**Aufgaben**
1. Laut dem Text zur OGH-Entscheidung über den Rechtsmangel: Wie viele Kilometer war der Käufer problemlos mit dem Auto gefahren, bevor ihm die Kennzeichentafeln abgenommen wurden?
2. Führe den Text zur OGH-Entscheidung über den Rechtsmangel nach seinem letzten Satz weiter.

**Seitentext**
/---

03.05.2007 Zivilrecht

OGH: Die theoretische Aufheb- oder Abänderbarkeit eines Bescheids iSd § 68 Abs 3 AVG - die überdies nur ex nunc wirkt - stellt keinen Rechtsmangel dar


Schlagworte: Gewährleistung, Rechtsmangel, theoretische Aufheb- oder Abänderbarkeit eines Bescheids
Gesetze:

§§ 922 ff ABGB, § 68 AVG

In seinem Beschluss vom 22.02.2007 zur GZ 3 Ob 5/07t hat sich der OGH mit der Gewährleistung und dem Rechtsmangel befasst:

Der Beklagte war Eigentümer eines Pkw mit tiefer gestelltem Fahrwerk. Diese Veränderung wurde mit Einzelgenehmigungsbescheid rechtskräftig genehmigt. Nachdem der Käufer rund 30.000 Kilometer problemlos mit dem Fahrzeug zurückgelegt hatte, wurden ihm wegen zu geringer Bodenfreiheit des Fahrzeuges die Kennzeichentafeln abgenommen. Es gelang ihm jedoch, diese auf Grund des Einzelgenehmigungsbescheids wieder zu erlangen. Nach einer neuerlichen Kontrolle, bei der die Kennzeichen aber nicht entzogen wurden, meldete er das Fahrzeug ab und verkaufte es. Mit seiner Klage begehrte der Kläger, gestützt auf Gewährleistung (Wandlung) und Schadenersatz, zuletzt, den Beklagten zur Zahlung von 4.050 EUR sA (Differenz von gezahltem Kaufpreis und beim Weiterverkauf erzielten Erlös) zu verhalten. Das Fahrzeug sei nicht verkehrs- und betriebssicher. Es weise eine zu geringe Bodenfreiheit auf, weshalb auch die Gefahr bestehe, dass der Einzelgenehmigungsbescheid, welcher nicht rechtmäßig sei, von der Behörde gemäß § 68 AVG aufgehoben werde. Dies stelle einen Rechtsmangel dar.

\---

**Bereitgestellte Daten**
/---

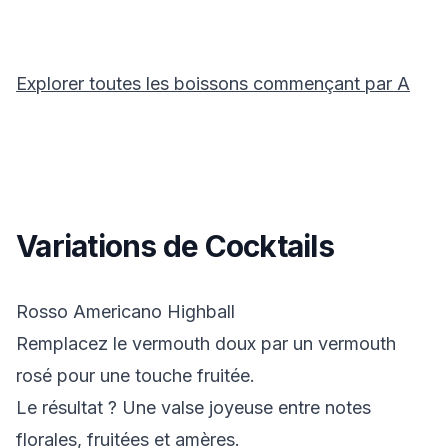
Explorer toutes les boissons commençant par
A
Variations de Cocktails
Rosso Americano Highball
Remplacez le vermouth doux par un vermouth
rosé pour une touche fruitée.
Le résultat ? Une valse joyeuse entre notes
florales, fruitées et amères.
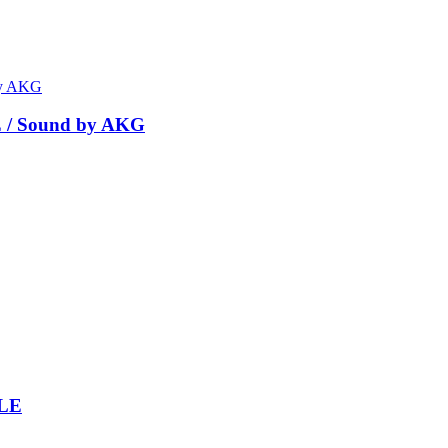
 / Sound by AKG
ELE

\---

**Lösungen**
1. Rund 30.000 Kilometer.

2.
Dazu der OGH: Rechtsmängel liegen vor, wenn dem Erwerber nicht die geschuldete rechtliche Position verschafft wird. Das bewirken nicht nur privatrechtliche, sondern auch öffentlich-rechtliche Fehler, wie etwa das Fehlen bau- und gewerbebehördlicher Bewilligungen. Voraussetzung für die Benützbarkeit eines Pkws im Straßenverkehr ist selbstverständlich auch das Vorliegen der entsprechenden behördlichen Genehmigungen, die folglich eine gewöhnlich vorausgesetzte Eigenschaft iSd § 922 Abs 1 ABGB darstellen. Wie der OGH bereits aussprach, bedeutet zwar eine gegen jederzeitigen Widerruf erteilte Baubewilligung bei einem Haus einen Rechtsmangel, weil nach der Verkehrsauffassung vom Vorhandensein einer unwiderruflichen Genehmigung ausgegangen werde. Die denkbare Aufhebbarkeit eines Bescheids nach § 68 Abs 3 AVG ist mit einer solchen nicht zureichenden Genehmigung aber nicht vergleichbar. Der in der theoretischen Aufheb- oder Abänderbarkeit eines Bescheids liegende Mangel könnte sonst bei jeder Genehmigung eingewendet werden, für die nicht das besondere Verwaltungsrecht eine Ausnahme von der allgemeinen Regel des § 68 Abs 3 und 4 AVG vorsieht.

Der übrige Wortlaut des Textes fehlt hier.